The goals of logistics are the provision of high-quality service, quality and cost reduction. In this respect, conflicting goals arise. For example, although a high inventory level will reduce shortage costs and increase delivery readiness, storage costs will automatically increase. The calculation of logistics costs serves here as an instrument for determining the optimum.
In general, an attempt is made to avoid unnecessary transportation. For example, a supplier may assemble several parts, as this ultimately means less transportation. When distributing goods, it can make sense to entrust a specialized company (a transport company) with this task. This then also has other clients, sometimes uses modern solutions for fleet management and can thus better avoid expensive empty runs.
Once this part is working smoothly, it is obvious that scheduling with the ordering of intermediate products and the shipping of final products must also be linked to this part. All departments have the same information basis through an enterprise resource planning system. Finally, the evaluation of all processes takes place from an accounting point of view.
The task is pragmatically formulated by Reinhardt Jünemann (1989): “The logistical task is to provide the right quantity, the right objects as objects of logistics (goods, people, energy, information), at the right place (source, sink) in the system, at the right time, in the right quality, at the right cost.” This goal is commonly referred to as the 6 Rs of logistics.
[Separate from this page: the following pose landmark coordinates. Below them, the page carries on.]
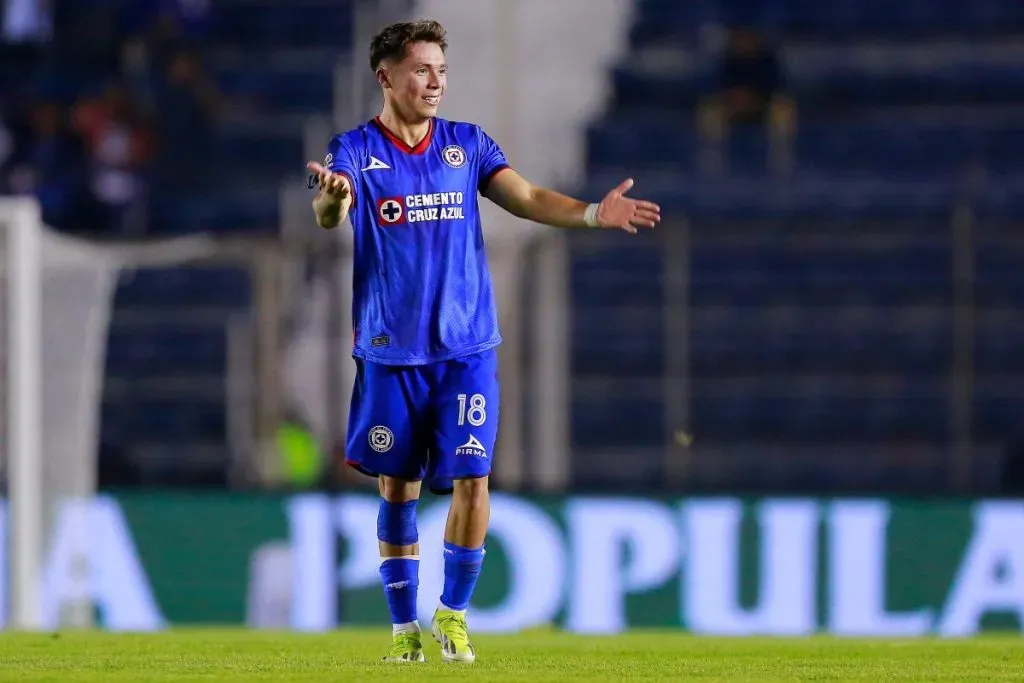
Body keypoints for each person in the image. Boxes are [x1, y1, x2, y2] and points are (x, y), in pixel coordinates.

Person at [305, 20, 660, 664]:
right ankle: (404, 633)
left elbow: (525, 197)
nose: (435, 82)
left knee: (474, 475)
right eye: (421, 69)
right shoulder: (353, 149)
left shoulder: (467, 144)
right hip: (391, 351)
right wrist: (332, 199)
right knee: (398, 488)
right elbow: (331, 212)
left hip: (466, 346)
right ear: (385, 76)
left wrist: (590, 213)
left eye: (441, 70)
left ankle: (453, 616)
A limitation to fewer than six objectives (e.g., the right product at the right time, in the right quality, and at the right place) is also commonly found under an adapted name (the 4 Rs rule). The objectives of logistics are becoming more and more demanding. Therefore, one now speaks of sept R or even of 7R+.
The tasks of logistics include the transport, handling, storage, provision, procurement and distribution of goods, people, money, information and energy, as well as their management, control and optimization. The task-based structuring of logistics is a common form, as it is used in many areas of sub-logistics (including procurement logistics,production logistics and distribution logistics).
A logistic task is among other things the transport of goods from the producer to the customer or from the salesman to the final customer. Another task is, among others, the transport of goods/materials and information within a company, e.g. the transport of goods from the warehouse to the production site, the supply of employees with information and working materials, etc. Thus, the various disciplines of logistics are more or less dependent on the efficiency of the infrastructure of companies, cities, etc., but also on technological systems.
One of the tasks of distribution logistics is timely planning with regard to general traffic bans, public holidays and time restrictions. It is supplemented by the preparation of transport documents in compliance with social regulations for road transport by the planner and by securing, preparation and control of goods or commodities during their storage. Another task is the transportation of heavy loads (goods with unsuitable dimensions and/or weights) or the transportation and storage of dangerous goods for which there are certain extended legal requirements. These include exemptions and the provision of escort vehicles, including the correct relocation of the hazard marking on the vehicle that is to carry out this transport. For other areas, CEMT permits are required in addition to customs regulations. Special attention is paid to intra-Community deliveries.
The planner also decides whether piggyback or intermodal or multimodal transport is appropriate, or which mode of transport should be chosen and by which route.
The areas of logistics
Logistics provides customer- and process-oriented solutions for overall and subsystems in companies, corporations, networks and virtual enterprises. Logistics (in the economic sense: movement of goods) combines the corporate areas of warehousing and transportation. Under the pressure of labor costs and with the help of an enterprise resource planning system, it was necessary and possible to combine these two areas under a common strategy.